We see that the same richer countries with lower working hours we noted before — like Germany and Switzerland — have very high labor productivity (69 and 83 $/h, respectively). If workers can produce more with each hour of work, it becomes possible for them to work less.

Though this doesn’t necessarily mean they actually do work less — workers in the US and Singapore, for instance, work many more hours than their counterparts in countries with similar productivity.4

In contrast, the countries toward the top-left of this chart have far lower labor productivity — Cambodia, for example, is at only 3$/h — and thus workers there need to work many more hours to compensate.

Technological innovation — defined broadly here to include physical machines as well as ideas, knowledge, and processes — makes it possible for each worker to become much more productive.
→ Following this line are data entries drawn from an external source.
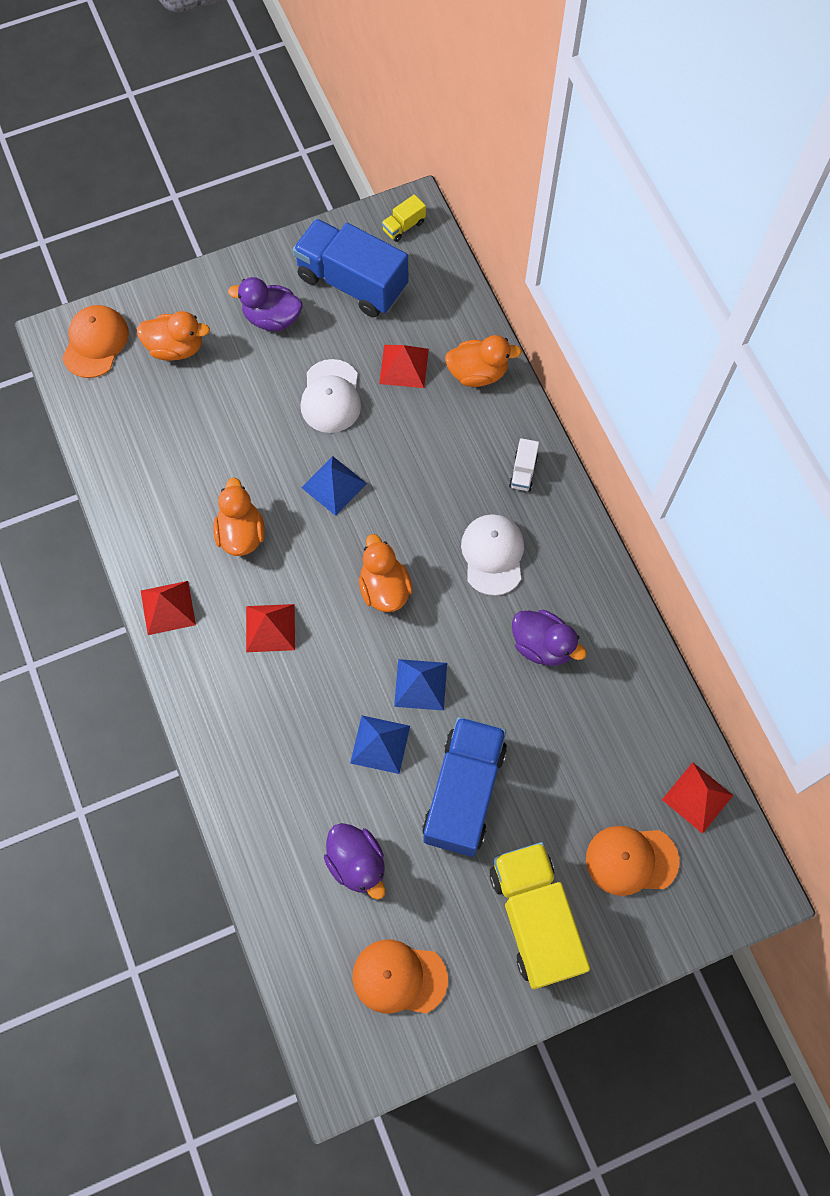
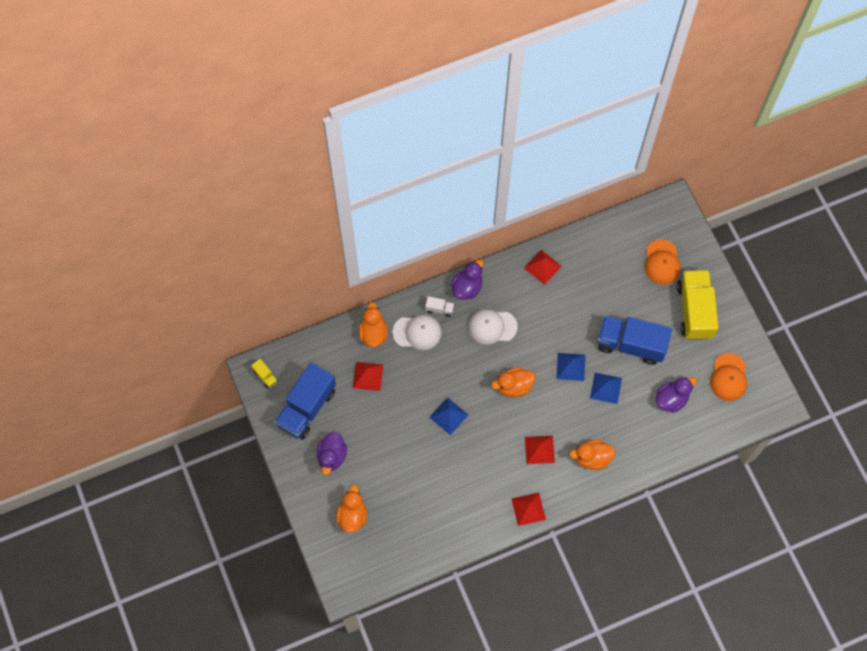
camera: 90 degrees left, 0 degrees up
(95, 343) = (347, 567): orange cap -> none
(241, 533) = (480, 468): orange duck -> orange duck (592, 458)
(331, 396) = (388, 419): white cap -> white cap (417, 332)
(534, 918) = (694, 310): yellow truck -> yellow truck turned 105 degrees clockwise
(542, 645) = (546, 302): purple duck -> purple duck (467, 287)
(697, 797) = (627, 228): red pyramid -> red pyramid (542, 267)

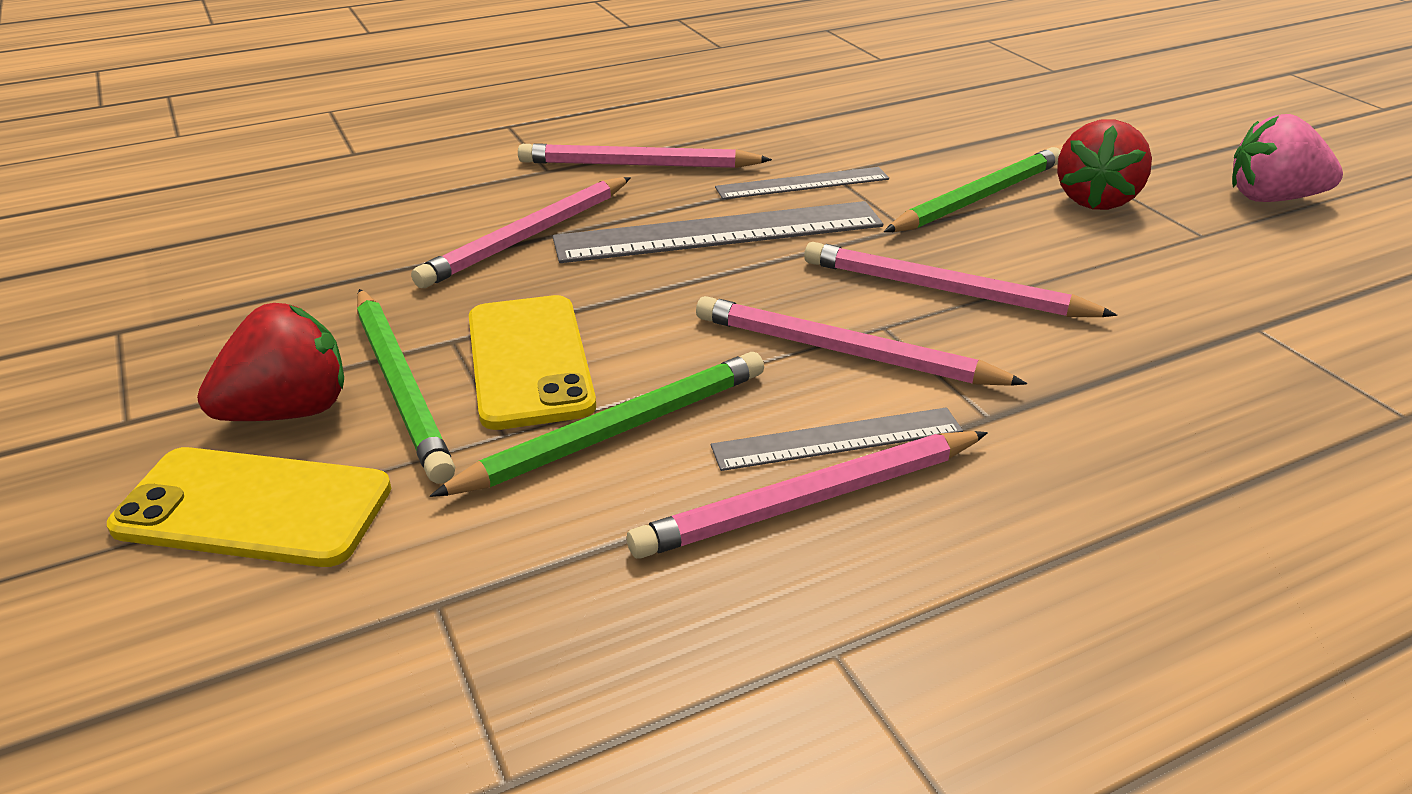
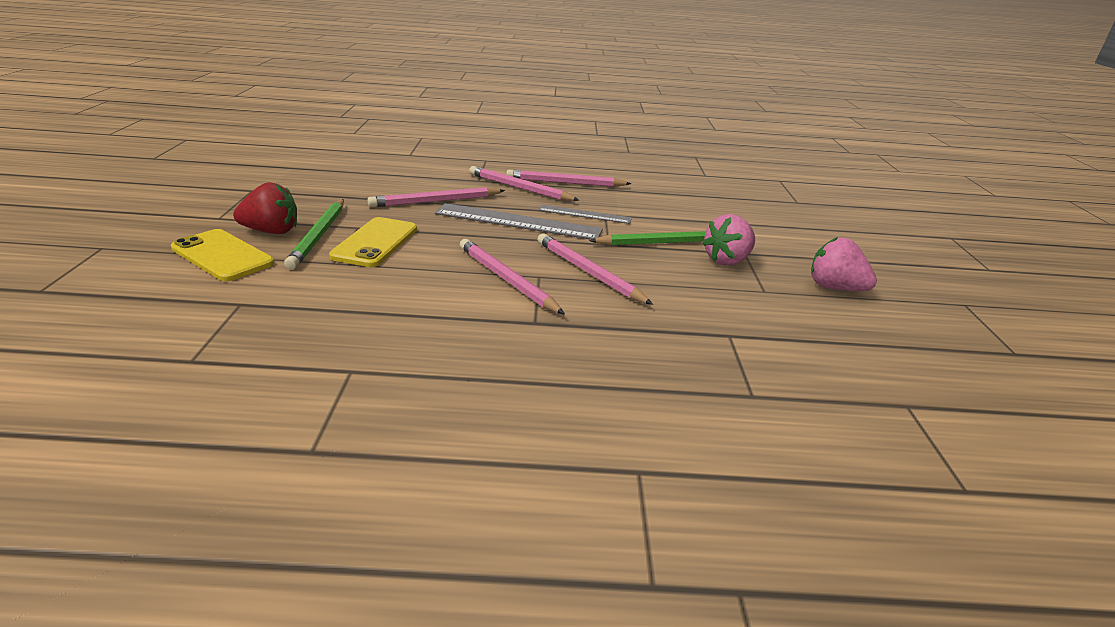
camera: 25 degrees right, 5 degrees down
(616, 431) = (374, 275): green pencil -> none
(810, 500) = (414, 322): pink pencil -> pink pencil (565, 183)
(837, 439) = (456, 307): grey ruler -> none
(1095, 200) = (727, 260): red strawberry -> pink strawberry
And increases in productivity in turn help drive both increases in incomes and decreases in working hours.5

A prime example of how tech innovation drives productivity growth is agriculture. As we show in detail in our entry on Crop Yields, innovations like better machinery, crop varieties, fertilizers, and land management have enabled farmers to be much more productive. In the US, for example, farm production per labor hour increased nearly 16-fold from 1948–2011.6 This increased productivity enables us to feed a rapidly growing population, even while the fraction of people working in agriculture is smaller than ever.7

The chart here shows the growth in labor productivity, not just for agriculture but for the entire economy. The technological, economic, and social structures in richer countries have enabled workers there to produce more while working less.

Besides tech innovation, there is evidence that working fewer hours can itself keep productivity higher, making the link between working hours and productivity self-reinforcing. For example, economist John Pencavel (2015) studied munitions workers in war-time Britain and found that their productivity stayed high up to a certain threshold of hours, but declined markedly above that threshold.8 We’ve probably all experienced the drop in productivity that comes at the end of a very long day of work.

What we learn from this

The data show that it is workers in poorer countries who tend to work more, and sometimes a lot more, than those in richer countries.

This has large implications for the way we think about the economic progress made in the last two centuries and the nature of inequality between countries today.

It means that residents of today’s poorer countries like Cambodia and Myanmar — and also of today’s richer countries in the past when they were poor — are not just consumption poor, often unable to afford necessities like food and medicine. It means they are also leisure poor: because productivity is low and they must work so much just to scrape by, they can’t afford to spend much time improving their condition, becoming educated, or simply enjoying leisure time.

That people in poorer countries work so much more than in richer countries shows that differences in prosperity are not due to differences in work ethic — they are largely due to differences in circumstance and opportunity. As we ask in another post, “what would have been the chances for Steve Jobs if he was born in the Central African Republic?” No matter how hard he worked or how smart he was, it is difficult to imagine that Steve Jobs would’ve been able to realize his potential with such a steep mountain of inequality to climb.

We also see what the world misses out on when exceptionally talented people, including all the brilliant but underprivileged people in today’s poorest countries, don’t have the opportunity to realize their potential.9

Finding ways to raise productivity is therefore not just key to increasing production, but also to the reduction in working hours that is necessary for a society to flourish.